- **Recorded data**
——————————

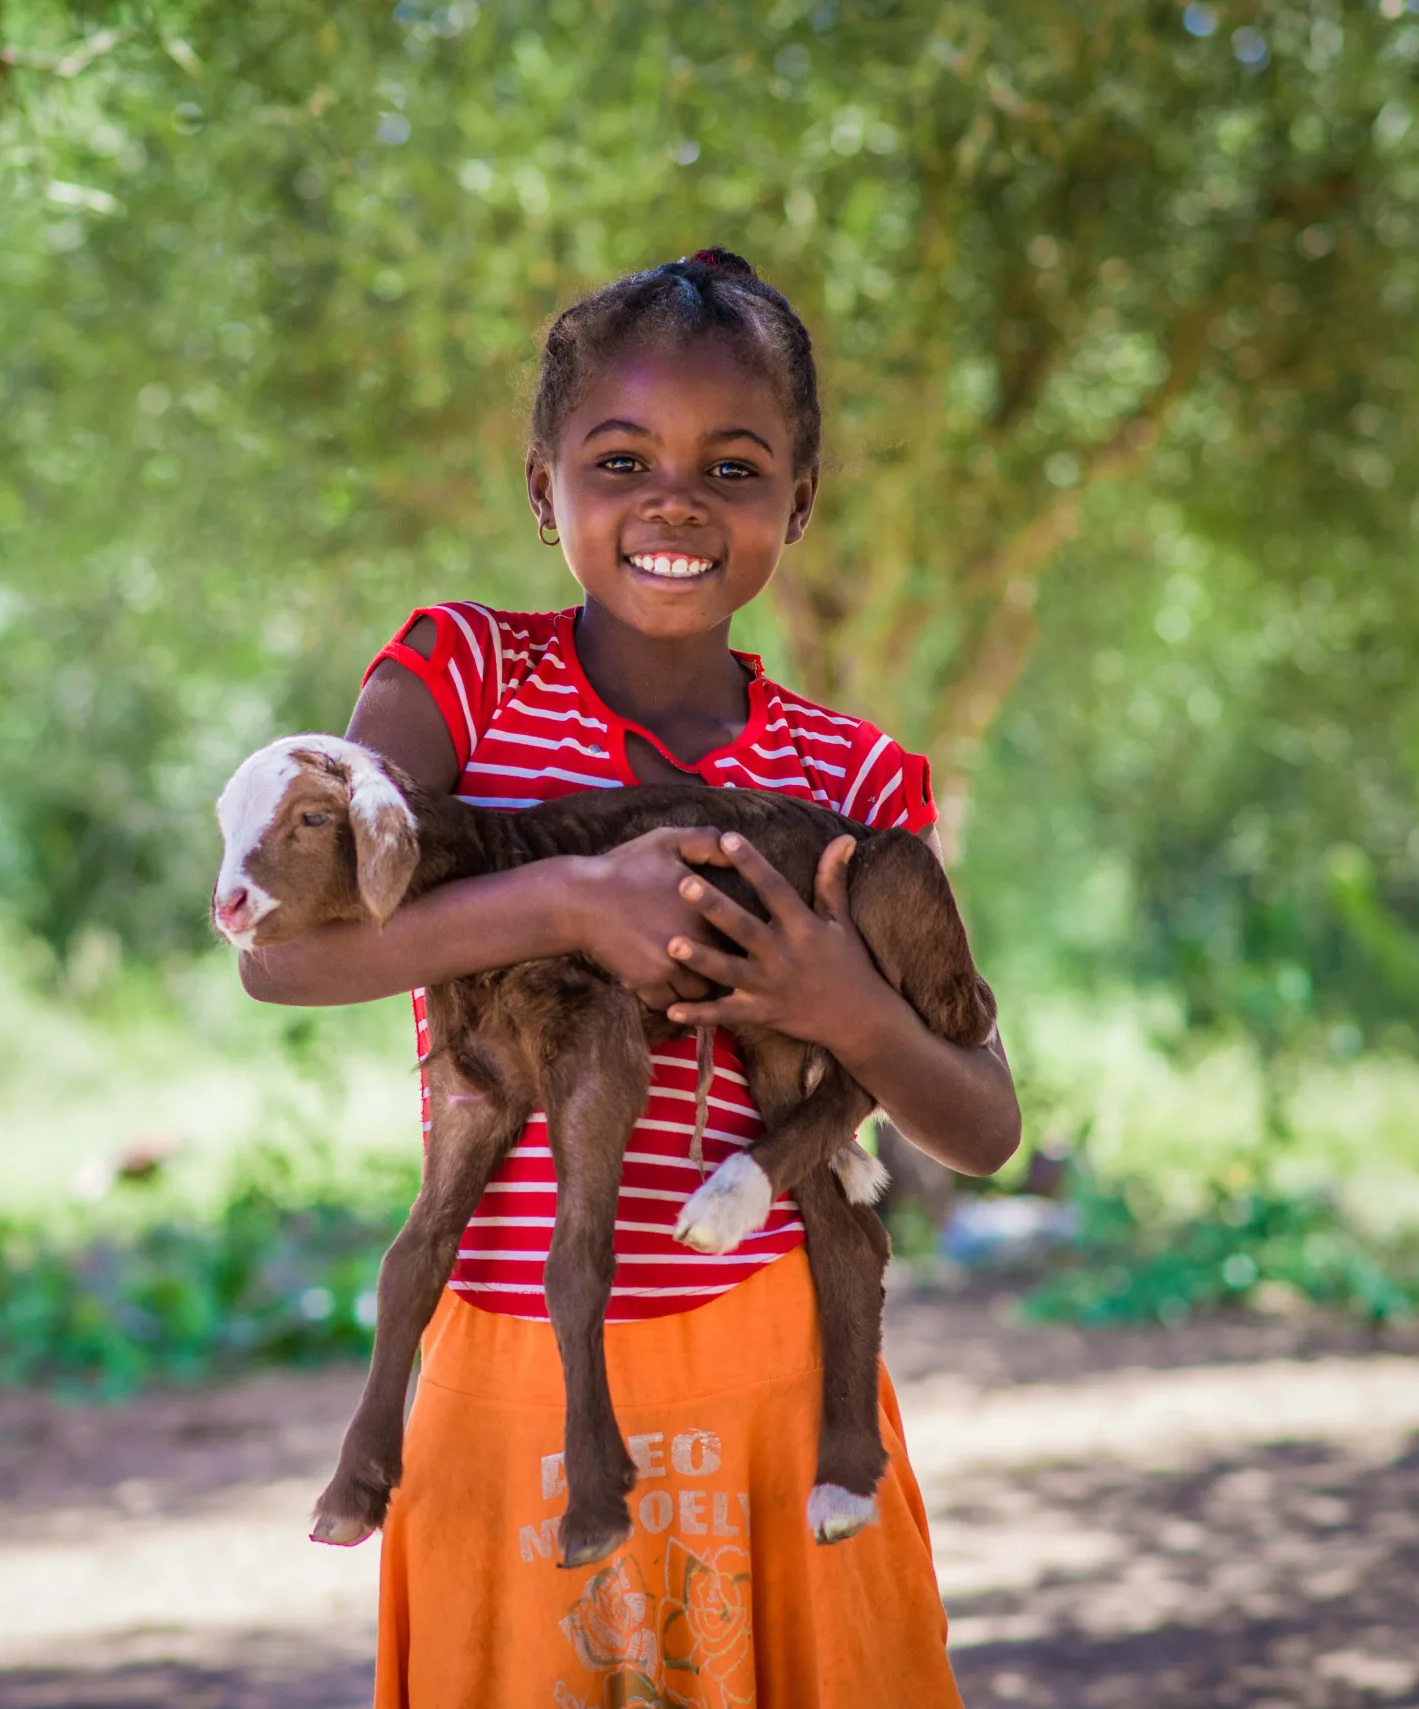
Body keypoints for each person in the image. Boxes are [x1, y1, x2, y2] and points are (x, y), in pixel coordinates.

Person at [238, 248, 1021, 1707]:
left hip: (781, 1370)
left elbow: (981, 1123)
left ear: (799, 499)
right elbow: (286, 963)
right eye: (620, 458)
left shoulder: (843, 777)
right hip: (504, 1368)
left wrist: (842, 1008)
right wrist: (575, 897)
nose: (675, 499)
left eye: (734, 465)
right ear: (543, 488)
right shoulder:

——————————

- **Required action**
Omit the pictures, then print the rest of the listing above exactly.

- **Exercise output**
Body keypoints for each person in the image. Boxes are [x1, y1, x2, y2] and points are (x, y), in pixel coordinates.

Person at [238, 248, 1021, 1707]:
left hip: (781, 1370)
left elbow: (981, 1123)
left ear: (799, 499)
right elbow: (286, 963)
right eye: (620, 458)
left shoulder: (843, 777)
right hip: (504, 1368)
left wrist: (842, 1008)
right wrist: (575, 897)
nose: (675, 499)
left eye: (734, 465)
right ear: (543, 488)
right shoulder:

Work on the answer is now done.